ARM systems-on-chips are breaking out of their beachhead in mobile and heading to server platforms, which will introduce more low-power processors into data center configurations. But Intel may have a surprise or two for its rival chip architecture.

That's because a lot of the planned milestones for ARM-based processors we're expecting in 2014 are already in Intel's rear-view mirror. In December 2012, for instance, Intel released its own 64-bit system-on-a-chip (SoC) for servers, the Intel Atom S1200 (codenamed Centerton). The Centerton's power levels have been measured as low as 6W.

And that's just a start. Intel has already announced plans to introduce a second generation of Atom SoCs for microserver in the second half of 2013 – way ahead of any other 64-bit SoC based on ARM architecture from Applied Micro and AMD.

The new Intel Atom SoC, codenamed Avoton, will be based on 22-nm manufacturing technology and new Silvermont micro-architecture, which are expected to make it competitive against current and future SoCs based on ARM. Applied Micro's X-Gene SoC will be based on 40-nm technology, which in general offer less performance, higher power consumption, or both.

But Wait, There's More

ARM-based SoCs have other hurdles in front of them. For years, enterprise customers have coded their applications to run on Intel-based architectures. The introduction of ARM-based micro-servers will afford those customers a lot more options — but they'll have to weigh those options against the costs of hardware replacement and software migration to a whole new architecture.

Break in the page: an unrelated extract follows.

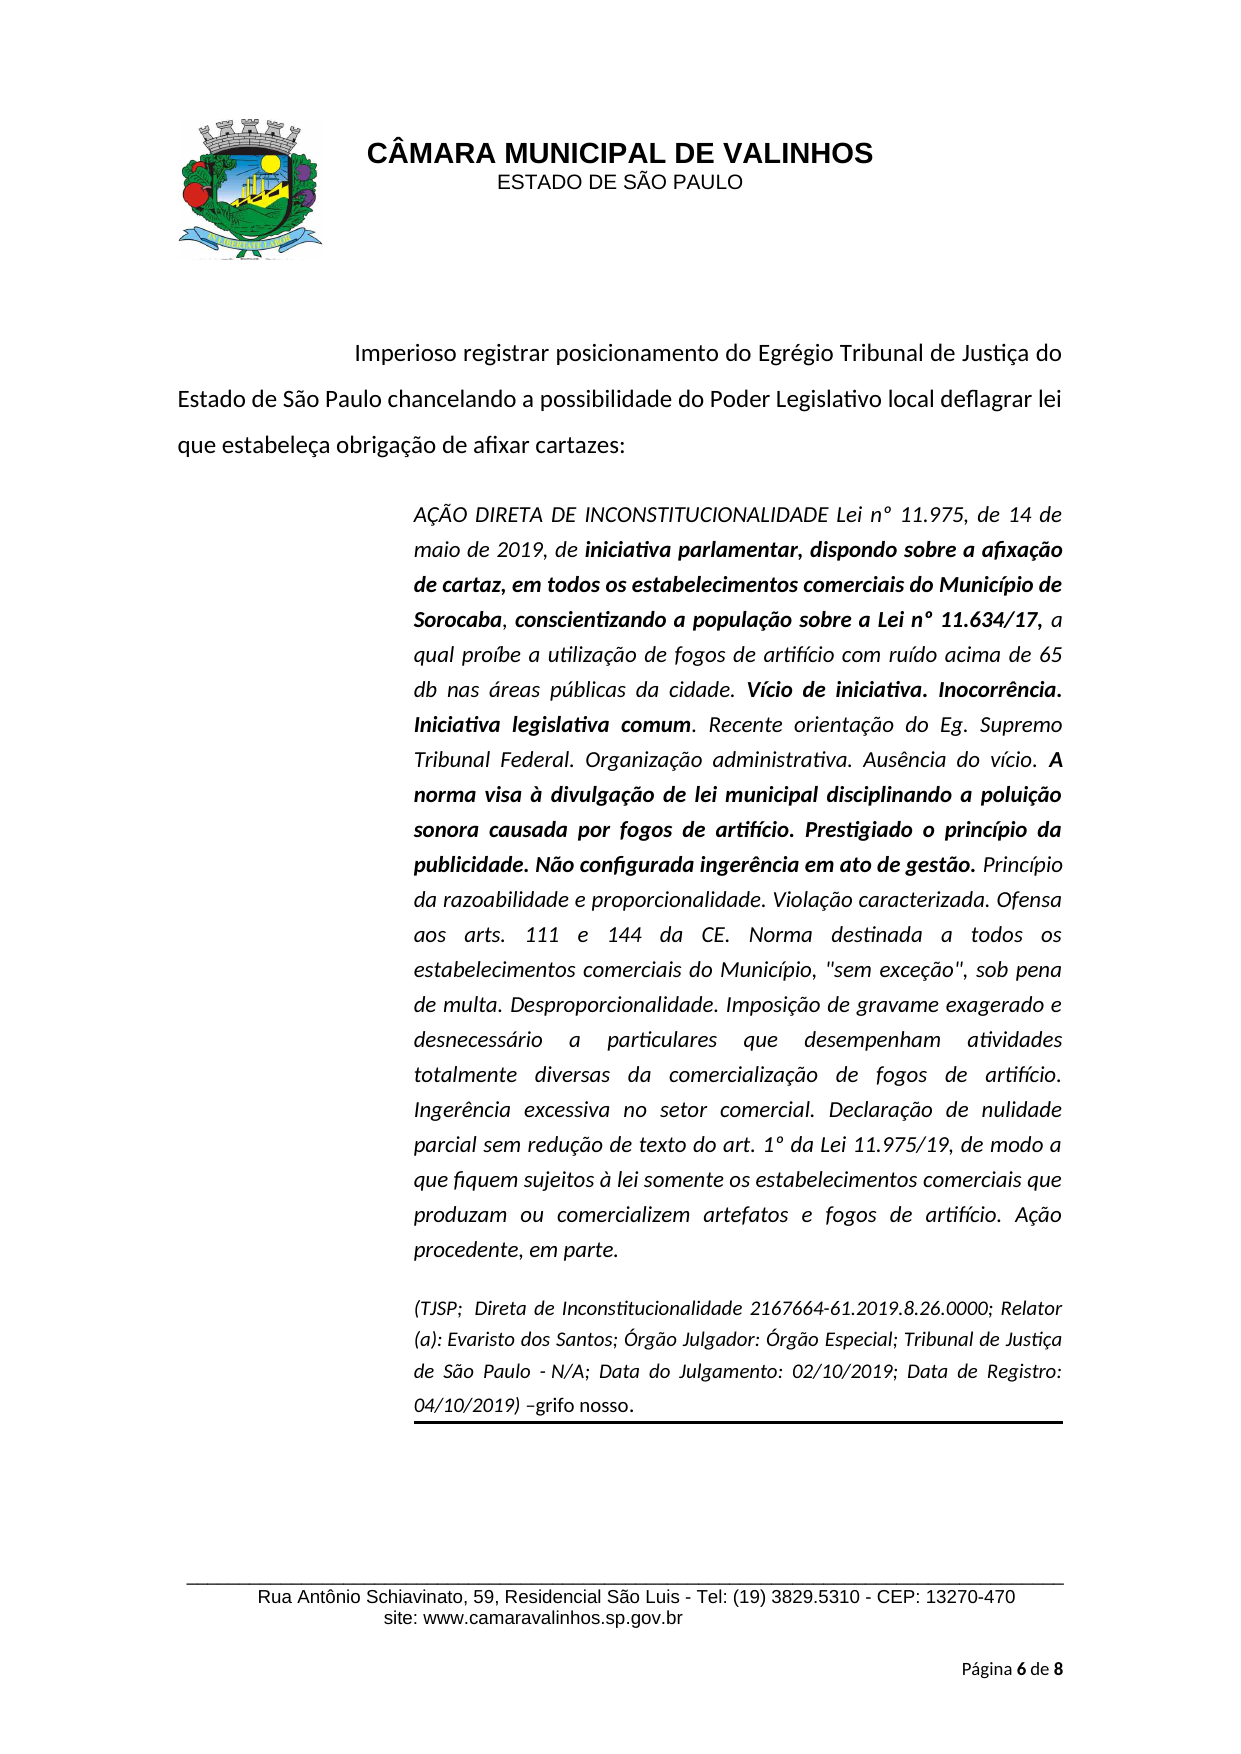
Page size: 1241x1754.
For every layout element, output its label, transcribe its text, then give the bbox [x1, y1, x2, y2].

In a way, ARM's software compatibility problem is a lot like the situation faced by early-to-market hybrids in the automobile market. Sure, the early Toyota Prius and Honda Insight models saved their owners money on gas. Initially, though, those cumulative savings still didn't justify the higher cost of the hybrid engine system.

That's changing now for hybrids as gas prices rise and hybrid technology gets cheaper. But that early dilemma is very similar to what new ARM chips will face: a market dominated by a single architecture and some very real overhead costs for customers who chose to migrate their software to the upstart technology.

Only when the savings from using ARM exceed those software porting costs will ARM SoCs will become more attractive to enterprise customers. And you can bet Intel has set its sights on staying ahead of that intersection in order to maintain its leadership position in the server market.